Abstract
This paper introduces Streaming Half-Space-Trees
(HS-Trees), a fast one-class anomaly detector for
evolving data streams. It requires only normal data
for training and works well when anomalous data
are rare. The model features an ensemble of random
HS-Trees, and the tree structure is constructed
without any data. This makes the method highly
efficient because it requires no model restructuring
when adapting to evolving data streams. Our analysis
shows that Streaming HS-Trees has constant
amortised time complexity and constant memory
requirement. When compared with a state-of-theart
method, our method performs favourably in
terms of detection accuracy and runtime performance.
Our experimental results also show that
the detection performance of Streaming HS-Trees
is not sensitive to its parameter settings.
Published In:
IJCAI'11 Proceedings of the Twenty-Second international joint conference on Artificial Intelligence
- Volume Volume Two Pages 1511-1516 (AAAI Press © 2011)
Access the paper here:
http://dl.acm.org/citation.cfm?id=2283647
or http://ijcai.org/papers11/Papers/IJCAI11-254.pdf
Program for running the experiments
Program file name: fastanomaly_bytecode_released_at_google_site.zip
(see the file attached at the end of this page.)
Disclaimer: This program is provided for research purposes only, and it is provided solely for replicating my experimental results on a different computer. Also, it is not desiged for any commercial use. Use it at your own risk.
Datasets used
If you intend to make a head-to-head comparision with my method, you should use the datasets attached here as it simulates the exact sequence of instances read in by the programs.
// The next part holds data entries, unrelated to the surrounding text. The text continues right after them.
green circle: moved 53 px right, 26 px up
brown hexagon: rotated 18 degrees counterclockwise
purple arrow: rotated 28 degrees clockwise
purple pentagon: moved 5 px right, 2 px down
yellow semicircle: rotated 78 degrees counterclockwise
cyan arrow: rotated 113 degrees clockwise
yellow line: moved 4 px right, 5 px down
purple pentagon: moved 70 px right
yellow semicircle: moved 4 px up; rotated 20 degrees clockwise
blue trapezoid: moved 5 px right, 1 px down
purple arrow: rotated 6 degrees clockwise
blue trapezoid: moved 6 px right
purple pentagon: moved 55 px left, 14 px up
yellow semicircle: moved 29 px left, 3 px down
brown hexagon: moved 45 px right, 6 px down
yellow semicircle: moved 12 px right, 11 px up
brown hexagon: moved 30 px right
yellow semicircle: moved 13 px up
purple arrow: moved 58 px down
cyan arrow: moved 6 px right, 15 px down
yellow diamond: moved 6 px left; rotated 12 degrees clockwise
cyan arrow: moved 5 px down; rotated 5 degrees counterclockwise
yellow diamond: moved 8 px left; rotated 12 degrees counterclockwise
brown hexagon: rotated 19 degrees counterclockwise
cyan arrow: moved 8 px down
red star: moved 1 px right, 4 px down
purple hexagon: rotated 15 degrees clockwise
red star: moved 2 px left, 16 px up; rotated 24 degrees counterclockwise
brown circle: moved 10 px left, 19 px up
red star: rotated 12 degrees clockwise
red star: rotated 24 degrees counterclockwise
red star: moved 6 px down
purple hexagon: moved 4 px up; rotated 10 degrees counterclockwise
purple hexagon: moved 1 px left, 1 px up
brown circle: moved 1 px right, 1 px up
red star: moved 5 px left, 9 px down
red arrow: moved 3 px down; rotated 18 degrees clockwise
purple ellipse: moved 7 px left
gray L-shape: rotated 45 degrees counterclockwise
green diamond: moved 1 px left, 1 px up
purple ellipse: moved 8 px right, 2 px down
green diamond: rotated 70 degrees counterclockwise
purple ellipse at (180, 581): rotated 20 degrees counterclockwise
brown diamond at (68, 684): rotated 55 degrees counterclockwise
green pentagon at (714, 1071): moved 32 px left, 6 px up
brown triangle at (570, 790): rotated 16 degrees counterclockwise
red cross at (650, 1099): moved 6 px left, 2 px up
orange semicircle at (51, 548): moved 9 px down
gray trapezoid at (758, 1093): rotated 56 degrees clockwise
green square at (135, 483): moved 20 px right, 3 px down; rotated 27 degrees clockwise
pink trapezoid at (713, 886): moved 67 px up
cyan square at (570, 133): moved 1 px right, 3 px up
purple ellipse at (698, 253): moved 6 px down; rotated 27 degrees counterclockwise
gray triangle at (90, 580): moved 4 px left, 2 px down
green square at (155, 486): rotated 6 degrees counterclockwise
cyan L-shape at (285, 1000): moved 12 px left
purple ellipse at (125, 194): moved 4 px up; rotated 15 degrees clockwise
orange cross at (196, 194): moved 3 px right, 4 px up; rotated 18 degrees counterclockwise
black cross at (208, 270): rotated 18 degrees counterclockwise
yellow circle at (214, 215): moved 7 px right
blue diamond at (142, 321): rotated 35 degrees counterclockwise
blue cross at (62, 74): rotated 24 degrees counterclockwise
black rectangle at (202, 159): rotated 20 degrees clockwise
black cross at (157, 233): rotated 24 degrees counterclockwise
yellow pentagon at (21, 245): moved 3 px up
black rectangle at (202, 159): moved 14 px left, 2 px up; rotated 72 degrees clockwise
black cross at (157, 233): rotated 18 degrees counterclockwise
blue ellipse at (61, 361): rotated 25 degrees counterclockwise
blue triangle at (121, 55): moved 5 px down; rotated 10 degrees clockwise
Some addition information about the datasets:
The Covertype (aka the Forest Covertype) data which is available at UCI repository. For more details see:
http://archive.ics.uci.edu/ml/datasets
In the dataset file attached, instances of minority class have been moved to different parts of the stream. So it is
Mulcross dataset was generated from a synthetic data generator. For more details see:
David M. Rocke and David L. Woodruff. Identification of outliers in multivariate data.
Journal of the American Statistical Association,
91(435):1047–1061, 1996.
Other datasets and related references are as follows:
http://archive.ics.uci.edu/ml/datasets/KDD+Cup+1999+Data.
http://archive.ics.uci.edu/ml/datasets/Staddtlog+(Shuttle).
Using the source code
Please find the Java source code for the outlier detection program developed for IJCAI paper.
Just unzip the file "LevelJForest_outlierDetect_Ver4.8.1H_OneClassLogMass_Opt0.8_sizeLmt25.zip" and use Netbean IDE 7.0.1 to load the Project “Stochastic”.
The code assumes the following paths used:
String dataPath = "G:\\myMonashComputerBackup\\C_drive\\My Documents\\RPC_ExternalData\\";
String resultPath = "G:\\myMonashComputerBackup\\D_drive\\iForest\\HSTreeLevelresults\\";
If you use different path-names, you can modify the path; but you need to do so carefully.
You can test run the program in two ways:
(1) Use a batch file. See path: LevelJForest_outlierDetect_Ver4.8.1H_OneClassLogMass_Opt0.8_sizeLmt25\Stochastic\build\classes
You will find many batch files there used for various experiments. For example, try this one: test_4002_03_04_09_10_40_ensemble_release_version.bat
(2) Define the arguments in Project Property page.